(Adopted 7/12/94)


This Rule is applicable to pits, ponds, sumps, well cellars, and wastewater separators where crude oil or petroleum material is produced, gathered, separated, processed or stored.


For the purposes of this Rule, the following definitions shall apply:

  1. "Emergency Pit": A pit used less than thirty (30) days per year to contain emergency releases of petroleum material. An emergency pit is dry when not in use.
  2. "Leak":

    a. The detection of total gaseous hydrocarbons for any component in excess of 10,000 ppmv as methane above background measured according to the test procedure in Subsection E.3, or

    b. Exclusive of intermediate barrier seal fluids, any liquid leak which drips liquid organic compounds at the rate of more than three drops per minute or one (1) cubic centimeter per minute.

    A "leak" is not a gaseous emission from pressure relief devices on tanks or delivery vessels when normal process pressure exceeds the limit specified for the device.

  3. "Pit": A receptacle, formed primarily of earthen materials, although it may be lined with artificial materials, used to receive intermittent flows of petroleum material during an emergency or from drilling and petroleum production processes. Neither a sample box of less than two (2) square feet in horizontal surface area nor a containment berm shall be considered a pit.
  4. "Pond": A receptacle, formed primarily of earthen materials, although it may be lined with artificial materials, used to contain produced water from petroleum production processes for disposal or re-use. Ponds are not used for oil/water separation or evaporation.

• INFORMATION SUPPLIED
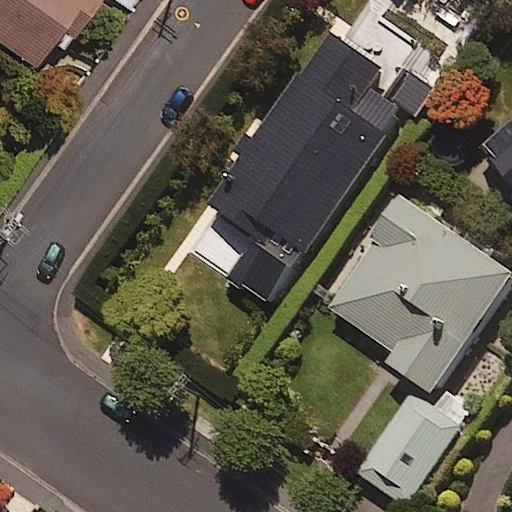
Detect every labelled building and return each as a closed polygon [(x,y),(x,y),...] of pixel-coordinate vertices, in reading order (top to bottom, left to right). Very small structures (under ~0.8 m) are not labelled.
[(61,48),(68,53),(105,0),(117,0),(132,9),(138,0),(0,0),(0,40),(44,72),(61,48)] [(427,102),(340,39),(189,249),(276,311),(427,102)] [(511,150),(489,170),(511,196),(511,150)] [(511,300),(511,282),(409,210),(335,315),(403,362),(394,376),(438,406),(511,300)] [(413,511),(464,438),(416,405),(364,481),(410,511),(413,511)]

• SHORT PROBLEM 1
From the petroleum pit rule, reproduce the passage from "For the purposes" up to and including "for the device.".
• SHORT PROBLEM 2
Condense the definition in the petroleum pit rule that begins "\"Pit\": A receptacle" into a short bulleted list that keeps its main facts.
• SHORT PROBLEM 3
According to the petroleum pit rule, what condition is an emergency pit in when it is not in use?
The listing comes from a separate source.

• RESULT 1
For the purposes of this Rule, the following definitions shall apply:

  1. "Emergency Pit": A pit used less than thirty (30) days per year to contain emergency releases of petroleum material. An emergency pit is dry when not in use.
  2. "Leak":

    a. The detection of total gaseous hydrocarbons for any component in excess of 10,000 ppmv as methane above background measured according to the test procedure in Subsection E.3, or

    b. Exclusive of intermediate barrier seal fluids, any liquid leak which drips liquid organic compounds at the rate of more than three drops per minute or one (1) cubic centimeter per minute.

    A "leak" is not a gaseous emission from pressure relief devices on tanks or delivery vessels when normal process pressure exceeds the limit specified for the device.

• RESULT 2
- A pit is a receptacle formed primarily of earthen materials, though it may be lined with artificial materials.
- It receives intermittent flows of petroleum material during an emergency or from drilling and petroleum production processes.
- Neither a sample box with less than two square feet of horizontal surface area nor a containment berm counts as a pit.

• RESULT 3
It is dry.